Vous verriez une série de jouets cassés que je dépose là chaque fois que ma fille m’apporte un corps mort: une lampe de poche Pat’Patrouille sans piles, un cadran qui fait tic-tac trop fort, une Barbie qui a perdu une jambe… Chaque fois, je répète que je vais m’en occuper et je rajoute ça à la pile bancale qui fait partie de mon décor. Dans une vie parallèle, je suis une mère monoparentale qui a des temps libres et qui en profite pour réparer des choses et ne pas jeter bêtement tout ce qui se casse.

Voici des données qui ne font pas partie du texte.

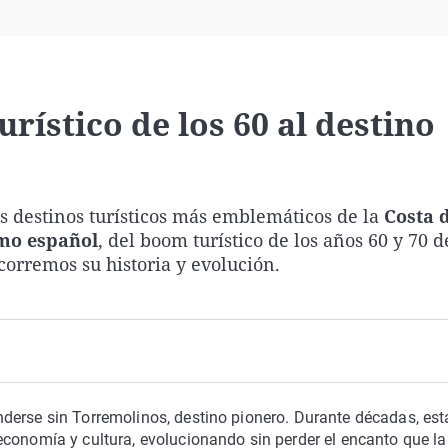
Virales
Televisión
Elecciones
rístico de los 60 al destino
s destinos turísticos más emblemáticos de la
Costa d
smo español
, del boom turístico de los años 60 y 70 d
corremos su historia y evolución.
derse sin Torremolinos, destino pionero. Durante décadas, est
economía y cultura, evolucionando sin perder el encanto que la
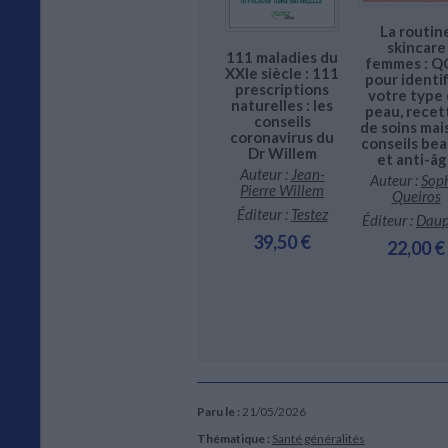
La routin
skincare
111 maladies du
femmes : 
ositive :
Mes petites
XXIe siècle : 111
pour identif
ffées de
recettes
prescriptions
votre type
leur et
magiques
naturelles : les
peau, recet
s de rire :
endométriose :
conseils
de soins mai
uide feel-
100 recettes
coronavirus du
conseils be
d de la
plaisir et anti-
Dr Willem
et anti-â
nopause
inflammatoires
Auteur :
Jean-
spécial femme
Auteur :
Sop
ur :
Anne
Pierre Willem
Queiros
udereau
Auteur :
Anne
Dufour
Éditeur :
Testez
Éditeur :
Daup
r :
Artémis
Éditeur :
Leduc.s
39,50 €
22,00 €
6,00 €
éditions
6,90 €
Paru le :
21/05/2026
Thématique :
Santé généralités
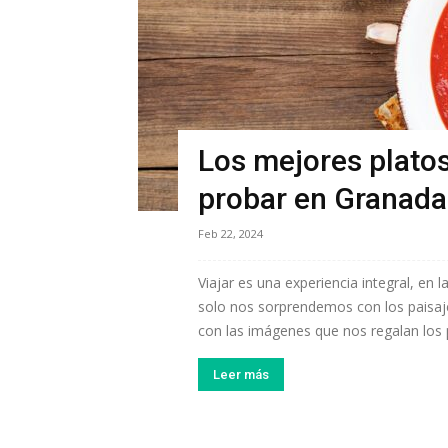
Los mejores plato
probar en Granada
Feb 22, 2024
Viajar es una experiencia integral, en 
solo nos sorprendemos con los paisaj
con las imágenes que nos regalan los p
Leer más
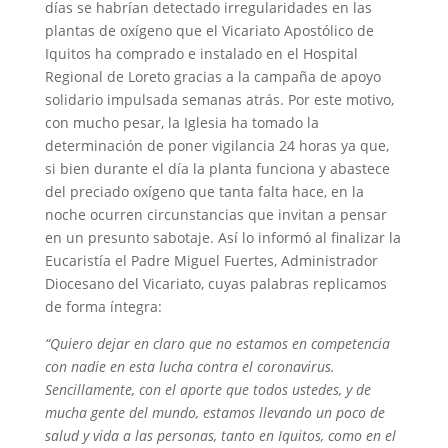
días se habrían detectado irregularidades en las
plantas de oxígeno que el Vicariato Apostólico de
Iquitos ha comprado e instalado en el Hospital
Regional de Loreto gracias a la campaña de apoyo
solidario impulsada semanas atrás. Por este motivo,
con mucho pesar, la Iglesia ha tomado la
determinación de poner vigilancia 24 horas ya que,
si bien durante el día la planta funciona y abastece
del preciado oxígeno que tanta falta hace, en la
noche ocurren circunstancias que invitan a pensar
en un presunto sabotaje. Así lo informó al finalizar la
Eucaristía el Padre Miguel Fuertes, Administrador
Diocesano del Vicariato, cuyas palabras replicamos
de forma íntegra:
“Quiero dejar en claro que no estamos en competencia
con nadie en esta lucha contra el coronavirus.
Sencillamente, con el aporte que todos ustedes, y de
mucha gente del mundo, estamos llevando un poco de
salud y vida a las personas, tanto en Iquitos, como en el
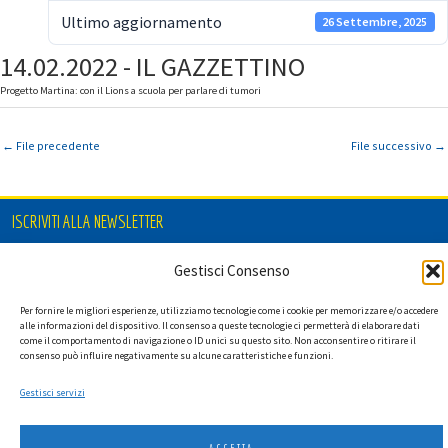
Ultimo aggiornamento
26 Settembre, 2025
14.02.2022 - IL GAZZETTINO
Progetto Martina: con il Lions a scuola per parlare di tumori
←
File precedente
File successivo
→
ISCRIVITI ALLA NEWSLETTER
Gestisci Consenso
Per fornire le migliori esperienze, utilizziamo tecnologie come i cookie per memorizzare e/o accedere
Ho letto l'informativa privacy e acconsento a ricevere via e-mail la
alle informazioni del dispositivo. Il consenso a queste tecnologie ci permetterà di elaborare dati
newsletter contenente aggiornamenti su attività, iniziative ed eventi
come il comportamento di navigazione o ID unici su questo sito. Non acconsentire o ritirare il
istituzionali.
consenso può influire negativamente su alcune caratteristiche e funzioni.
Gestisci servizi
ACCETTA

Dans cette vie parallèle, je suis habile de mes mains.

Vous verriez une pile de factures et de documents qui correspondent à des changements d’adresse toujours pas faits… quatre mois après.

Vous verriez le cadavre d’un ventilateur, souvenir des difficiles canicules de l’été dernier. Des boîtes éventrées d’archives jamais classées dans lesquelles je plonge chaque fois qu’il me manque un papier. Une pile de boîtes de carton pliées, laissées contre le mur, que je me promets chaque semaine de descendre au recyclage – promesse sans cesse repoussée par la vague increvable des tâches redondantes qu’on appelle désormais «charge mentale».

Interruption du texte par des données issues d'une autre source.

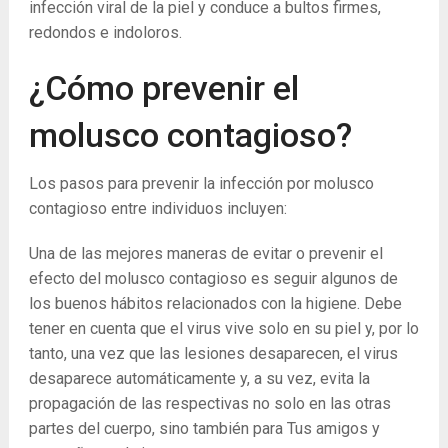
infección viral de la piel y conduce a bultos firmes,
redondos e indoloros.
¿Cómo prevenir el
molusco contagioso?
Los pasos para prevenir la infección por molusco
contagioso entre individuos incluyen:
Una de las mejores maneras de evitar o prevenir el
efecto del molusco contagioso es seguir algunos de
los buenos hábitos relacionados con la higiene. Debe
tener en cuenta que el virus vive solo en su piel y, por lo
tanto, una vez que las lesiones desaparecen, el virus
desaparece automáticamente y, a su vez, evita la
propagación de las respectivas no solo en las otras
partes del cuerpo, sino también para Tus amigos y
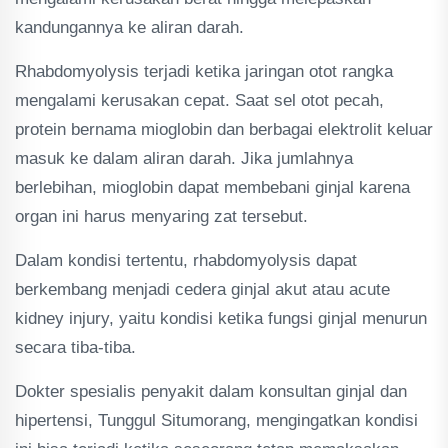
kandungannya ke aliran darah.
Rhabdomyolysis terjadi ketika jaringan otot rangka
mengalami kerusakan cepat. Saat sel otot pecah,
protein bernama mioglobin dan berbagai elektrolit keluar
masuk ke dalam aliran darah. Jika jumlahnya
berlebihan, mioglobin dapat membebani ginjal karena
organ ini harus menyaring zat tersebut.
Dalam kondisi tertentu, rhabdomyolysis dapat
berkembang menjadi cedera ginjal akut atau acute
kidney injury, yaitu kondisi ketika fungsi ginjal menurun
secara tiba-tiba.
Dokter spesialis penyakit dalam konsultan ginjal dan
hipertensi, Tunggul Situmorang, mengingatkan kondisi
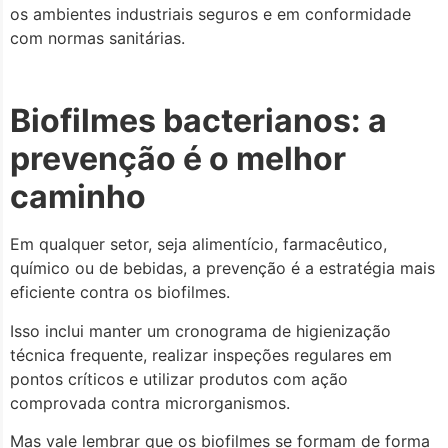
os ambientes industriais seguros e em conformidade
com normas sanitárias.
Biofilmes bacterianos: a
prevenção é o melhor
caminho
Em qualquer setor, seja alimentício, farmacêutico,
químico ou de bebidas, a prevenção é a estratégia mais
eficiente contra os biofilmes.
Isso inclui manter um cronograma de higienização
técnica frequente, realizar inspeções regulares em
pontos críticos e utilizar produtos com ação
comprovada contra microrganismos.
Mas vale lembrar que os biofilmes se formam de forma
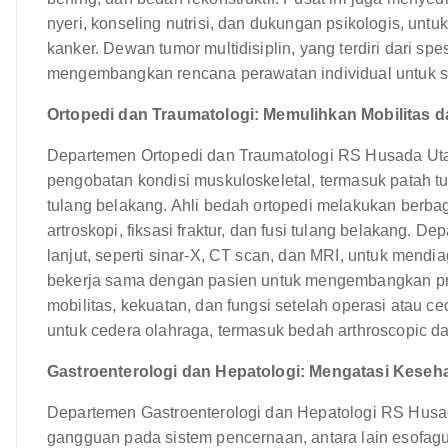
nyeri, konseling nutrisi, dan dukungan psikologis, u
kanker. Dewan tumor multidisiplin, yang terdiri dari spes
mengembangkan rencana perawatan individual untuk se
Ortopedi dan Traumatologi: Memulihkan Mobilitas 
Departemen Ortopedi dan Traumatologi RS Husada Ut
pengobatan kondisi muskuloskeletal, termasuk patah tul
tulang belakang. Ahli bedah ortopedi melakukan berba
artroskopi, fiksasi fraktur, dan fusi tulang belakang. 
lanjut, seperti sinar-X, CT scan, dan MRI, untuk mendiag
bekerja sama dengan pasien untuk mengembangkan prog
mobilitas, kekuatan, dan fungsi setelah operasi atau 
untuk cedera olahraga, termasuk bedah arthroscopic da
Gastroenterologi dan Hepatologi: Mengatasi Kese
Departemen Gastroenterologi dan Hepatologi RS Husa
gangguan pada sistem pencernaan, antara lain esofagus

Vous verriez aussi, bien sûr, d’imposantes bibliothèques, des piles de livres plus ou moins ordonnés, un ordinateur vieillissant et quelques cahiers de notes.

Et ces jours-ci, un immense sapin de Noël, si gros qu’il défie le bon sens.

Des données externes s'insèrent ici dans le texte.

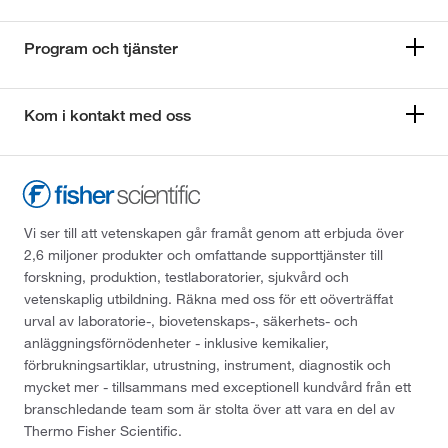
Program och tjänster
Kom i kontakt med oss
Vi ser till att vetenskapen går framåt genom att erbjuda över
2,6 miljoner produkter och omfattande supporttjänster till
forskning, produktion, testlaboratorier, sjukvård och
vetenskaplig utbildning. Räkna med oss för ett oöverträffat
urval av laboratorie-, biovetenskaps-, säkerhets- och
anläggningsförnödenheter - inklusive kemikalier,
förbrukningsartiklar, utrustning, instrument, diagnostik och
mycket mer - tillsammans med exceptionell kundvård från ett
branschledande team som är stolta över att vara en del av
Thermo Fisher Scientific.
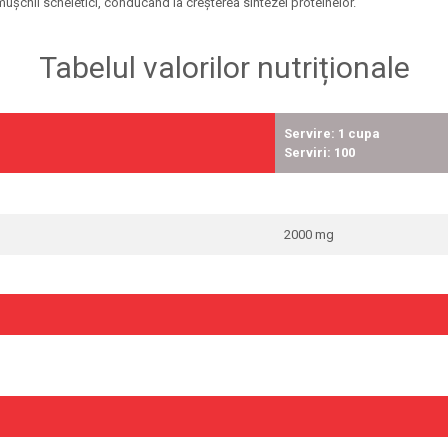
mușchii scheletici, conducând la creșterea sintezei proteinelor.
Tabelul valorilor nutriționale
Servire: 1 cupa
Serviri: 100
2000 mg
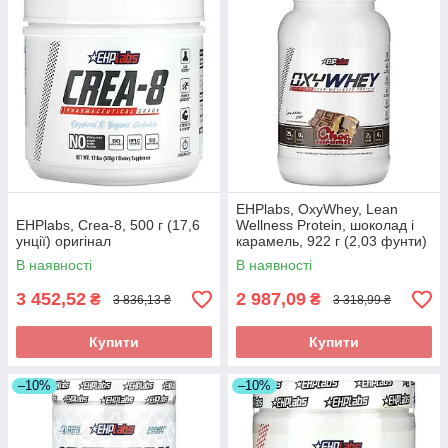
EHPlabs, OxyWhey, Lean
EHPlabs, Crea-8, 500 г (17,6
Wellness Protein, шоколад і
унції) оригінал
карамель, 922 г (2,03 фунти)
оригінал
В наявності
В наявності
3 452,52
2 987,09
₴
₴
3 836,13 ₴
3 318,99 ₴
Купити
Купити
–10%
–10%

J’ai choisi de l’installer au milieu de la pièce double de notre nouvel appartement montréalais. Je n’aime rien autant que les sapins de Noël et celui-ci illumine à la fois le salon et mon bureau, ce qui est, honnêtement, une grande source de joie.

Et, bien que je n’y aie pas pensé d’avance, il répond à un besoin que j’ignorais encore: il forme un paravent à la fois majestueux et parfumé entre les deux pièces. Après cinq jours de télétravail avec une enfant malade, je mesure tout l’intérêt d’un conifère entre mon ordinateur et Ciné-cadeau.

Les petites annonces de Montréal

Quand j’ai envisagé mon retour dans la métropole, j’ai redécouvert la grande poésie des petites annonces. L’ingénue ignore le nombre de réalités différentes qui se cachent derrière l’expression «5 et demie». Celui que je quittais comptait trois chambres fermées de bonne grandeur, dont un bureau des plus confortables. J’étais consciente que «5 et demie» impliquait souvent deux chambres fermées et une pièce double. C’est une disposition que je connais bien et je n’y voyais pas de problème. Ce que j’avais oublié, c’est que souvent, cela vient aussi avec une cuisine tellement petite (ou tellement étrangement conçue) que vous êtes condamnés à laisser une de vos pièces servir de salle à manger si vous voulez avoir le grand luxe de vous asseoir quelque part pour souper.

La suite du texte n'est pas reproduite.